:: ASSIGNMENT ::
Pull out of the data below the stretch of lines bounded by the one containing "### What tool" and the one containing "- [ ] To create", both bounds included, unchanged.

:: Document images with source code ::
BEGIN

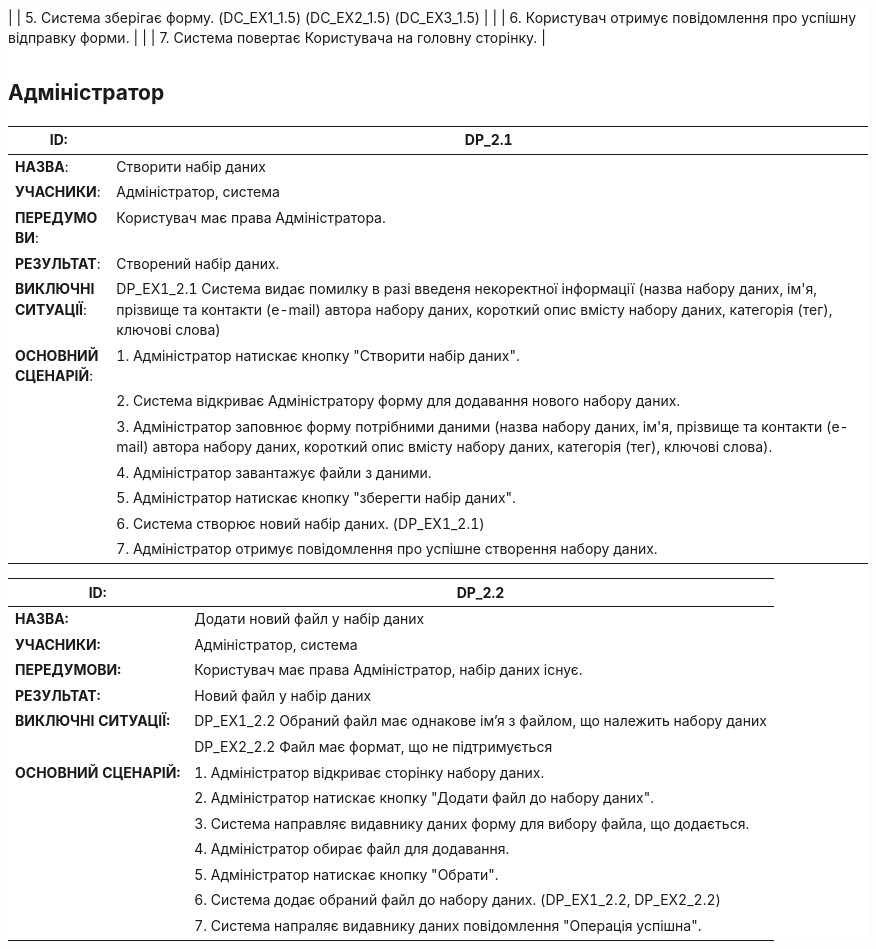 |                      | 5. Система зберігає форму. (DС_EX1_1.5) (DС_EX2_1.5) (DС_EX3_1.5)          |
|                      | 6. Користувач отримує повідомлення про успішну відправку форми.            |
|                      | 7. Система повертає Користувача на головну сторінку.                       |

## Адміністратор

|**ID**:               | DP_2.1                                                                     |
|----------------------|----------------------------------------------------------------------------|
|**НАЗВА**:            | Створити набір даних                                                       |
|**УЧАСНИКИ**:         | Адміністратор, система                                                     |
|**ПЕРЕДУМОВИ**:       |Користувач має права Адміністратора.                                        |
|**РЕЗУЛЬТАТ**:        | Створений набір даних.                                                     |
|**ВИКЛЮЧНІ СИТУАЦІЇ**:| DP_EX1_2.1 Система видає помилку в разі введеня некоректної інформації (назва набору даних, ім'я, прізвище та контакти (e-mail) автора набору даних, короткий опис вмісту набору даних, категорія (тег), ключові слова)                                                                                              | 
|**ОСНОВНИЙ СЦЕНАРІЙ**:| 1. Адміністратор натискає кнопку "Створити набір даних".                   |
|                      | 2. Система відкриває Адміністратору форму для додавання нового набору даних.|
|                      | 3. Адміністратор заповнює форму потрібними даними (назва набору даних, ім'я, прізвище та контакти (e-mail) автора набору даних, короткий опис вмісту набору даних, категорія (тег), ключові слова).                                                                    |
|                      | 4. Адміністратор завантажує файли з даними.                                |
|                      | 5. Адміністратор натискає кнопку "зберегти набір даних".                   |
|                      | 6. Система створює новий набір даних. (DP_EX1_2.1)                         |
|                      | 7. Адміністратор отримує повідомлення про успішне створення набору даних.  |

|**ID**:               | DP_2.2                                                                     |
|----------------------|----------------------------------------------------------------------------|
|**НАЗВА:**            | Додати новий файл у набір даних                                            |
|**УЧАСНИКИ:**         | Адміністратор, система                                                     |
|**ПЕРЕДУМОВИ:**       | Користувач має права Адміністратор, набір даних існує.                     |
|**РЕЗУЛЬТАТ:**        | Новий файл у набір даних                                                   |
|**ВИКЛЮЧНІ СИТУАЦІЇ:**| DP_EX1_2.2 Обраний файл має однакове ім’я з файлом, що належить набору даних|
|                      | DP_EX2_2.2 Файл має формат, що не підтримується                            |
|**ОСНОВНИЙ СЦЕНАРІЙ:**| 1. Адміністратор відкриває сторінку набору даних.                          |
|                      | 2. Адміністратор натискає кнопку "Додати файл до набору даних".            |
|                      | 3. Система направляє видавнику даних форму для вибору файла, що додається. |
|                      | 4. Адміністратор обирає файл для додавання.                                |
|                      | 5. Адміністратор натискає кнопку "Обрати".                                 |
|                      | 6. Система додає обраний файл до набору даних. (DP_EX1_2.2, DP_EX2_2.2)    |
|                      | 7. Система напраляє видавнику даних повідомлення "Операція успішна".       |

END
BEGIN

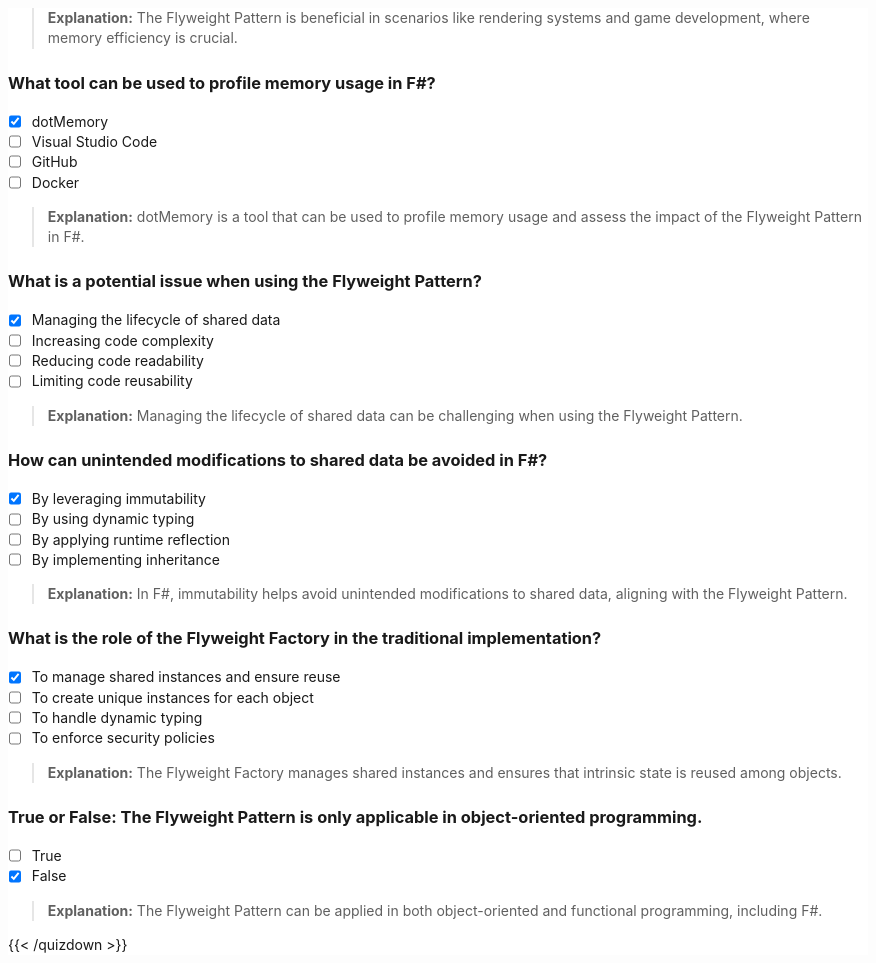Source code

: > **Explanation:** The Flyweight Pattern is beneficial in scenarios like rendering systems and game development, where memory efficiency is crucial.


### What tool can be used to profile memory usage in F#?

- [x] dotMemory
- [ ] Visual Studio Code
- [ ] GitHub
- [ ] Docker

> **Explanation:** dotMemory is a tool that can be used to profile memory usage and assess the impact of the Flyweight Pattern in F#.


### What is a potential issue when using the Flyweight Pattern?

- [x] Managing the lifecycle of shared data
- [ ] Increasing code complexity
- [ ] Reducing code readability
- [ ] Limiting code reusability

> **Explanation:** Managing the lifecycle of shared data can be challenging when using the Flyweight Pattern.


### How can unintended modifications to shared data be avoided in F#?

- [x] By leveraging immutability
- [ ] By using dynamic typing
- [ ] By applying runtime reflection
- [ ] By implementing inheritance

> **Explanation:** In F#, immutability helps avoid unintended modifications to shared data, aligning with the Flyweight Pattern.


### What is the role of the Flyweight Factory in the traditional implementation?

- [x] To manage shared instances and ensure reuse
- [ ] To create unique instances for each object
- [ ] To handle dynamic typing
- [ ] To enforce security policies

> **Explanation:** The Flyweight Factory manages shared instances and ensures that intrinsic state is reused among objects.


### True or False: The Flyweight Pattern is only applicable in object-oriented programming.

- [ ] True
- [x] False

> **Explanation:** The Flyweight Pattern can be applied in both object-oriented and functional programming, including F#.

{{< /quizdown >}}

END

:: RESPONSE ::
### What tool can be used to profile memory usage in F#?

- [x] dotMemory
- [ ] Visual Studio Code
- [ ] GitHub
- [ ] Docker

> **Explanation:** dotMemory is a tool that can be used to profile memory usage and assess the impact of the Flyweight Pattern in F#.


### What is a potential issue when using the Flyweight Pattern?

- [x] Managing the lifecycle of shared data
- [ ] Increasing code complexity
- [ ] Reducing code readability
- [ ] Limiting code reusability

> **Explanation:** Managing the lifecycle of shared data can be challenging when using the Flyweight Pattern.


### How can unintended modifications to shared data be avoided in F#?

- [x] By leveraging immutability
- [ ] By using dynamic typing
- [ ] By applying runtime reflection
- [ ] By implementing inheritance

> **Explanation:** In F#, immutability helps avoid unintended modifications to shared data, aligning with the Flyweight Pattern.


### What is the role of the Flyweight Factory in the traditional implementation?

- [x] To manage shared instances and ensure reuse
- [ ] To create unique instances for each object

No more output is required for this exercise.